Verizon, the Commission, and Rule 14a-8
J. Robert Brown |
Tuesday, May 22, 2007 at 06:15AM Two weeks ago, Verizon shareholders approved a “say on pay” provision (the finally tally was only completed late last week). The provision requests but does not require an advisory vote on executive compensation. As the Verizon proxy statement provides:
- RESOLVED, the shareholders of Verizon hereby request that the Board adopt a policy that includes, as a voting item in the proxy statement for each annual meeting, an advisory resolution, proposed by Verizon’s management, to approve the compensation of the named executive officers (“NEOs”), set forth in the proxy statement’s Summary Compensation Table (the “SCT”), and the accompanying narrative disclosure of material factors provided to understand the SCT. The policy should specify appropriate disclosures to ensure shareholders fully understand the vote is advisory and will not abrogate any employment agreement.
In other words, management can decide whether to hold the advisory vote. Once the advisory vote is held, management can choose to disregard the results of the vote. Why would shareholders propose such a meek requirement? One reason might be to garner support. Perhaps more shareholders will vote for a proposal if it lacks teeth.
But another possible reason is that they had no choice. The proposal was inserted into Verizon's proxy statement under Rule 14a-8, the shareholder proposal rule. The Rule provides that proposals may be excluded if they are "[i]mproper under state law" (Rule 14a-8(i)(1)) or would "violate" state law. Rule 14a-8(i)(2). These exclusions rarely involves matters that are patently illegal. Instead, they come up most often in the context of shareholder proposals that allegedly intrude into the day to day authority of the board of directors. As the Commission has noted:
- In this regard, it is the Commission's understanding that the laws of most states do not, for the most part, explicitly indicate those matters which are proper for security holders to act upon, but instead provide only that "the business and affairs of every corporation organized under this law shall be managed by its board of directors," or words to that effect. Under such a statute, the board may be considered to have exclusive discretion in corporate matters, absent a specific provision to the contrary in the statute itself, or the corporation's charter or by-laws. Accordingly, proposals by security holders that mandate or direct the board to take certain action may constitute an unlawful intrusion on the board's discretionary authority under the typical statute.
Exchange Act Release No. 12598 (July 7, 1976). Thus, to the extent that the company can attach an opinion opining that the proposal improperly intrudes into the business affairs of the board, the Commission will often allow for its exclusion. This is true even though the issue may be in dispute.
Take for example the shareholder proposal submitted earlier this year to General Motors. The proposal called called for a bylaw requiring each director to "oversee, evaluate and advise one of the following functional groups regarding corporate operations." General Motors attached a letter from a Delaware law firm opining that the bylaw violated Section 141(a) of the Delaware Corporation law "because the Bylaws rather than the Certificate of Incorporation would modify the oversight duties of the Board by assigning to the directors additional, discrete responsibilities of the Board in managing the business and affairs of the Company." In other words, duties of directors could not be set out in bylaws.
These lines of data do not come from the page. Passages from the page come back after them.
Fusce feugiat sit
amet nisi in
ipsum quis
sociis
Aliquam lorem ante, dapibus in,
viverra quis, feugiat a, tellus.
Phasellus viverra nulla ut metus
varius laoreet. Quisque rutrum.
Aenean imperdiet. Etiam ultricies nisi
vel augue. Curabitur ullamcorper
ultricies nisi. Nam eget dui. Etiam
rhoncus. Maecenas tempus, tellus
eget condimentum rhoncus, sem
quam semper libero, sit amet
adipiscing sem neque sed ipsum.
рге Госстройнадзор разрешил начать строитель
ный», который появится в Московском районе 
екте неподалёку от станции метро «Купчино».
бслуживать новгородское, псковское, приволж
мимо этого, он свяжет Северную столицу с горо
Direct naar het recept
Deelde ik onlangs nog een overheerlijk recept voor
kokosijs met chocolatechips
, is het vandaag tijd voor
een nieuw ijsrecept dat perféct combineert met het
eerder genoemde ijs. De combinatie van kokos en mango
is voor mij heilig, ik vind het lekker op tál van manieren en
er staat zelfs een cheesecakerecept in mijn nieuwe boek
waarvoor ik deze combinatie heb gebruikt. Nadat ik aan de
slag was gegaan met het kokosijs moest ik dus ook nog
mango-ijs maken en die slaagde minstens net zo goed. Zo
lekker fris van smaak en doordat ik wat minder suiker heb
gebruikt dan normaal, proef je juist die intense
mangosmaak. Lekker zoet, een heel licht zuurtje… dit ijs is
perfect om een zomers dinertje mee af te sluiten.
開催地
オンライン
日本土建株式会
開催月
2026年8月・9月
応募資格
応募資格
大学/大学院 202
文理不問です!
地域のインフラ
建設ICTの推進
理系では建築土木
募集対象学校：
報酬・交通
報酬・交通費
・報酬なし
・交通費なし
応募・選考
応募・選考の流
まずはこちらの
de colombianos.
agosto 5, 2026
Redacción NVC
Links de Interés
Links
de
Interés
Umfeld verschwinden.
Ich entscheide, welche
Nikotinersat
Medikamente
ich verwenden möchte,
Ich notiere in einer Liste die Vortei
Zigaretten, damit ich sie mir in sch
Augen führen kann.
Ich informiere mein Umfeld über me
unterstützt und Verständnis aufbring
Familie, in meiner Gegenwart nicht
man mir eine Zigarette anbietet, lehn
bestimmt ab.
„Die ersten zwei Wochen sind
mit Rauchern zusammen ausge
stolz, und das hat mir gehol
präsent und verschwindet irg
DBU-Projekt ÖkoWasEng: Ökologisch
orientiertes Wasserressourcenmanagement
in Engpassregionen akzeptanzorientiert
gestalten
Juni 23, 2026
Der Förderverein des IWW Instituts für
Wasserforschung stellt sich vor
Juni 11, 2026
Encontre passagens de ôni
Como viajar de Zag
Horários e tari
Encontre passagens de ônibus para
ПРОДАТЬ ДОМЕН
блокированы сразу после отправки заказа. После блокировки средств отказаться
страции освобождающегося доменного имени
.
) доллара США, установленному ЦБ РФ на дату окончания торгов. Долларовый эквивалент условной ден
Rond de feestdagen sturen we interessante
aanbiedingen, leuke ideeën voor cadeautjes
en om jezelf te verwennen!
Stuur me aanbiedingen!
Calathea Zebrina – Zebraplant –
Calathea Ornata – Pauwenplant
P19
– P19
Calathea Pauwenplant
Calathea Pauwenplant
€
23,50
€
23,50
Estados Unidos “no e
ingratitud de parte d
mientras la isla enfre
This is not always a clear issue. See Bebchuk v. CA, Inc., 902 A.2d 737, 743 (Del. Ch. 2006) ("Furthermore, the question of whether a bylaw unduly restricts the ability of a board of directors to exercise its fiduciary duties can only be examined in the context of an enacted bylaw that is said to actually threaten the board's ability to discharge its obligations to the corporation and its stockholders."). Moreover, Section 109 specifically allows shareholders to adopt bylaws that "contain any provision, not inconsistent with law or with the certificate of incorporation, relating to the business of the corporation, the conduct of its affairs, and its rights or powers or the rights or powers of its stockholders, directors, officers or employees." 8 Del. C. § 109. In other words, they can regulate the powers of directors in the bylaws, so long as they do not conflict with the charter or statute.
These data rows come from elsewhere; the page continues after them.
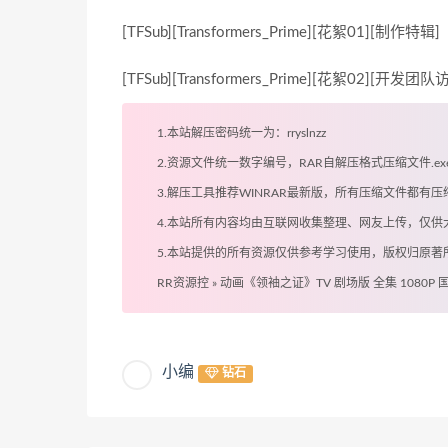
[TFSub][Transformers_Prime][花絮01][制作特辑]
[TFSub][Transformers_Prime][花絮02][开发团队
1.本站解压密码统一为：rryslnzz
2.资源文件统一数字编号，RAR自解压格式压缩文件.
3.解压工具推荐WINRAR最新版，所有压缩文件都
4.本站所有内容均由互联网收集整理、网友上传，仅
5.本站提供的所有资源仅供参考学习使用，版权归原
RR资源控
»
动画《领袖之证》TV 剧场版 全集 1080P 
小编
钻石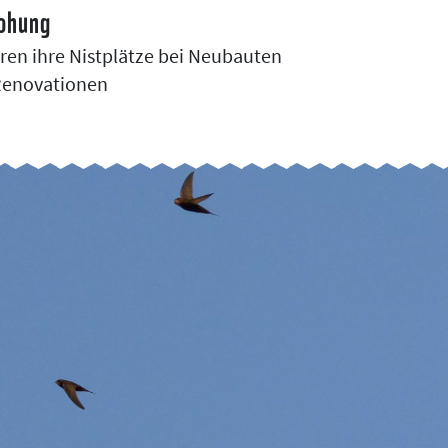
ohung
eren ihre Nistplätze bei Neubauten
Renovationen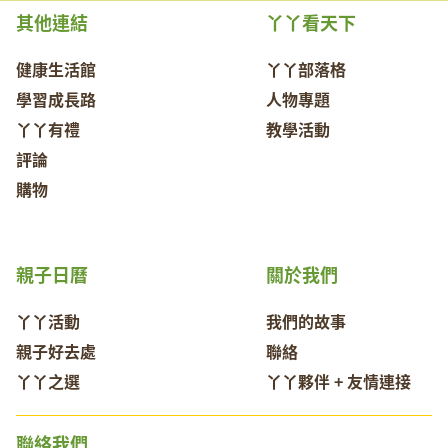
其他連結
丫丫看天下
健康生活館
丫丫部落格
學習成長路
人物專題
丫丫有禮
教學活動
評論
購物
親子日曆
關於我們
丫丫活動
我們的故事
親子好去處
聯絡
丫丫之選
丫丫夥伴 + 友情連接
聯絡我們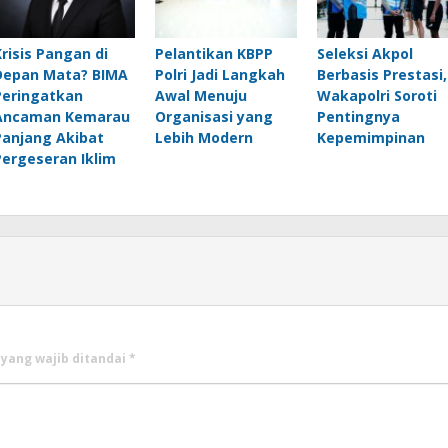
Krisis Pangan di
Pelantikan KBPP
Seleksi Akpol
Depan Mata? BIMA
Polri Jadi Langkah
Berbasis Prestasi,
Peringatkan
Awal Menuju
Wakapolri Soroti
Ancaman Kemarau
Organisasi yang
Pentingnya
Panjang Akibat
Lebih Modern
Kepemimpinan
Pergeseran Iklim
 yang wajib ditandai
*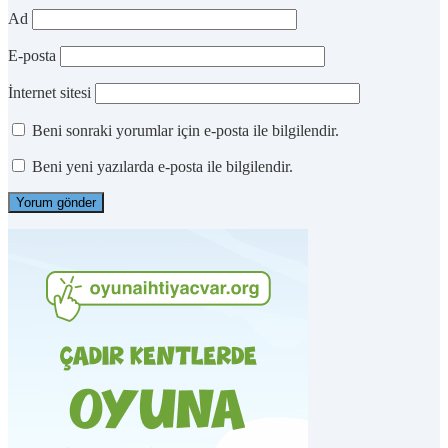
Ad
E-posta
İnternet sitesi
Beni sonraki yorumlar için e-posta ile bilgilendir.
Beni yeni yazılarda e-posta ile bilgilendir.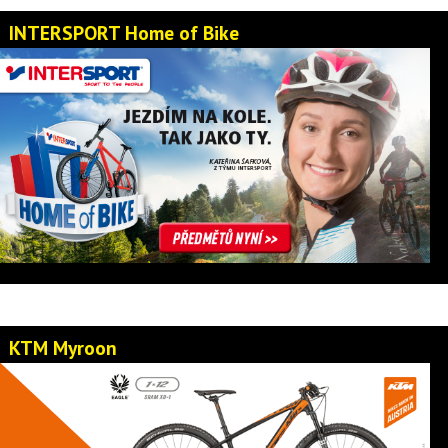
INTERSPORT Home of Bike
KTM Myroon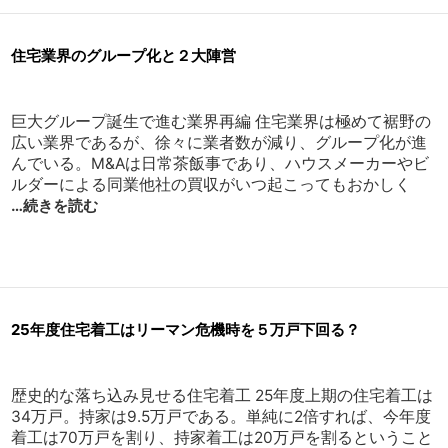
住宅業界のグループ化と２大陣営
巨大グループ誕生で進む業界再編 住宅業界は極めて裾野の
広い業界であるが、徐々に業者数が減り、グループ化が進
んでいる。M&Aは日常茶飯事であり、ハウスメーカーやビ
ルダーによる同業他社の買収がいつ起こってもおかしく
…続きを読む
25年度住宅着工はリーマン危機時を５万戸下回る？
歴史的な落ち込み見せる住宅着工 25年度上期の住宅着工は
34万戸。持家は9.5万戸である。単純に2倍すれば、今年度
着工は70万戸を割り、持家着工は20万戸を割るということ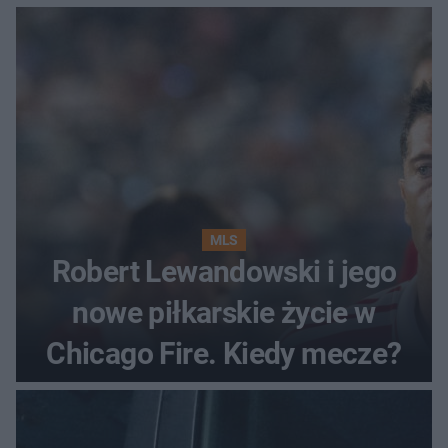
MLS
Robert Lewandowski i jego
nowe piłkarskie życie w
Chicago Fire. Kiedy mecze?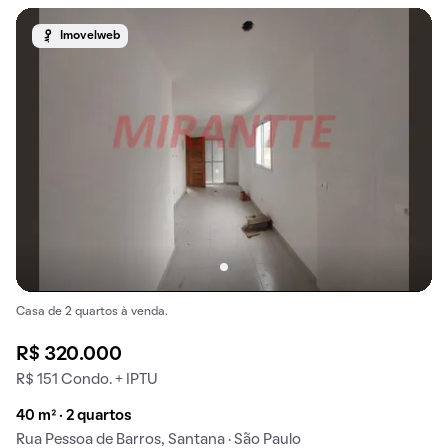
Imovelweb
Casa de 2 quartos à venda.
R$ 320.000
R$ 151 Condo. + IPTU
40 m² · 2 quartos
Rua Pessoa de Barros, Santana · São Paulo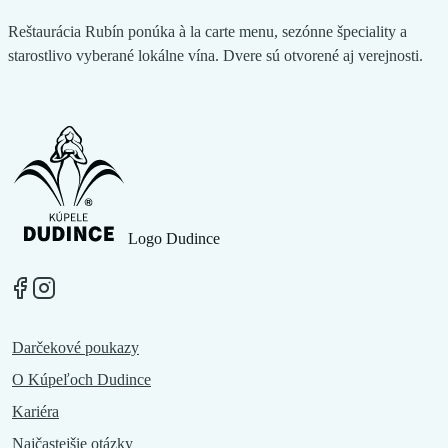
Reštaurácia Rubín ponúka à la carte menu, sezónne špeciality a
starostlivo vyberané lokálne vína. Dvere sú otvorené aj verejnosti.
Logo Dudince
Darčekové poukazy
O Kúpeľoch Dudince
Kariéra
Najčastejšie otázky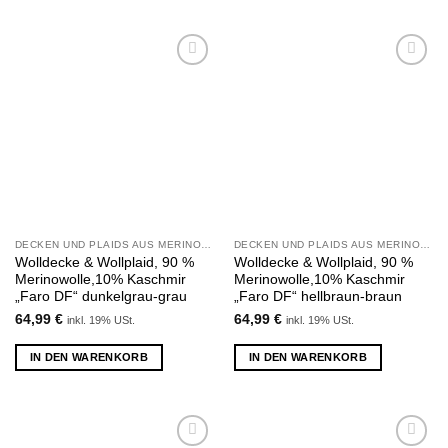
Zu
Zu
Wunschliste
Wunschliste
hinzufügen
hinzufügen
DECKEN UND PLAIDS AUS MERINOWOLLE UND KASCHMIR
DECKEN UND PLAIDS AUS MERINOWOLLE UND KASCHMIR
Wolldecke & Wollplaid, 90 %
Wolldecke & Wollplaid, 90 %
Merinowolle,10% Kaschmir
Merinowolle,10% Kaschmir
„Faro DF“ dunkelgrau-grau
„Faro DF“ hellbraun-braun
64,99
€
64,99
€
inkl. 19% USt.
inkl. 19% USt.
IN DEN WARENKORB
IN DEN WARENKORB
To duck this issue, the Commission has attached a note to Rule 14a-8(i)(1) indicating that proposals "not considered proper under state law if they would be binding on the company" will generally be proper if they are cast as "recommendations or requests that the board of directors take specified action. . . " In other words, shareholders often must phrase proposals as a recommendation rather than a requirement in order to avoid having them be excluded from management's proxy statement. As recommendations, management is free to ignore them.
Thus, shareholders are forced into a Hobson's choice: Either make the proposal a recommendation that can be ignored or have it be excluded from management's proxy statement. The latter effectively denies shareholders the right to make the proposal in its entirety since the alternative requires a separate solicitation, something that is, in most instances, prohibitively expensive.
In my article on the role of the Commission in the governance process, rule number one is to do no harm, that is, to not make the corporate governance process worse. In this case, forcing shareholders to opt for recommendations rather than binding obligations that may be legal under state law is making the process worse. It is because of issues such as this that the House of Representatives passed HR 1257, which would mandate advisory votes by shareholders on executive compensation.